We all know investing is supposed to be for the long-term. For Adams Funds that’s meant a lot longer than most.

This week marks 90 years since the notorious 1929 stock-market crash that marked the end of the Roaring ’20s and the start of the Great Depression. The Adams Diversified Equity Fund (ADX) launched that same month with $75 million in assets.

A closed-end fund, a type of mutual fund with a fixed number of shares that trade on an exchange like a stock, Adams Diversified Equity returned an average of 9.6% annually since its inception in 1929 — it’s one of just 12 mutual funds that survived the Great Depression.

Senior portfolio manager Mark Stoeckle attributes the fund’s longevity to a focus on finding strong stocks — often without regard to what industry they happen to be in. Among the fun’s top holdings right now: Microsoft, Amazon, Apple and Visa.

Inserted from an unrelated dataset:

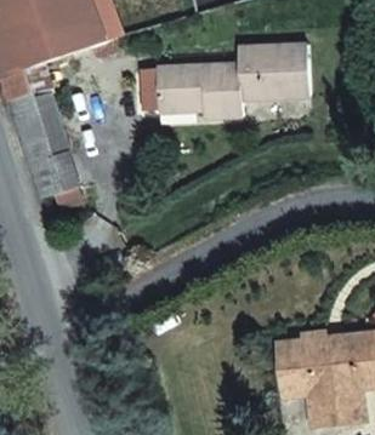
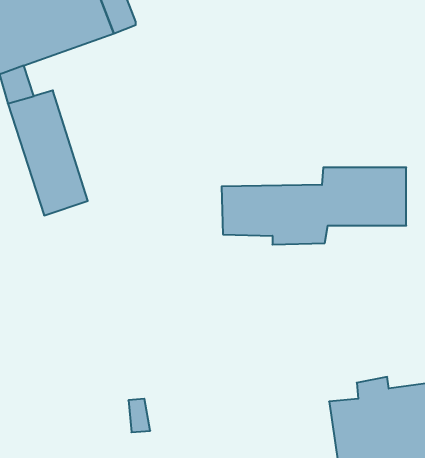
building: [152,55,306,119] -> [222,167,406,245]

MONEY spoke with Stoeckle, who has overseen the fund for the past four years, about his advice for investors. Below is an edited transcript of the conversation.

 

Pick stocks, not sectors

Being sector-neutral is a big part of what we do. We are good at looking at the risk associated with any given stock. We take the Russell 1000 and identify the high quality stocks in each sector. Then we look at a number of factors including return on invested capital. We also have a quantitative model that looks at quality, valuation, and momentum, and we rank every stock in each sector. Quality and timing are important for us. We also routinely talk to management and go to conferences. Ultimately, we use data and fundamentals to come up with an opinion on a stock.

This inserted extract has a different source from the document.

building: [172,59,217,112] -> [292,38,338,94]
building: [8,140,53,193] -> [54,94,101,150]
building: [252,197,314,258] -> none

Don’t let a winning stock overrun your portfolio

As stocks do well, we’ll begin trimming the position, so as not to allow any one stock to get too large. An important part of our philosophy is managing risk, which includes managing individual stock position sizes.

Another aspect of risk control is managing stocks that are under-performing. If we own a stock and it trades below its 52-week low, we sell half of the active position. Also, because we want to manage the number of stocks in the fund, when we find a stock we want to own, we look for something to sell in that sector. Also, if any of a stock’s fundamental attributes change, that’s a sign of something changing in the company and we need to evaluate the change and determine if we still have conviction.

 

Use risk scores for your stocks

We believe we can do well even in uncertain times. We will always be able to find stocks that can outperform. When we enter a period of uncertainty, we carefully assess the amount of risk in the portfolio and look to lighten up on the stocks that pose the greatest amount of risk.

 

Stay invested, but adjust your risk tolerance over time

I am very passionate about people staying invested. You need to begin by being honest with yourself about how much risk you should be taking. You then need to decide what asset classes you want exposure to so you can match that with the appropriate funds. Then leave it alone. Of course, annual re-balancing is imperative as is changing your risk profile as things in your life change. The hardest thing will be to tune out the noise but it is so important to be able to do just that.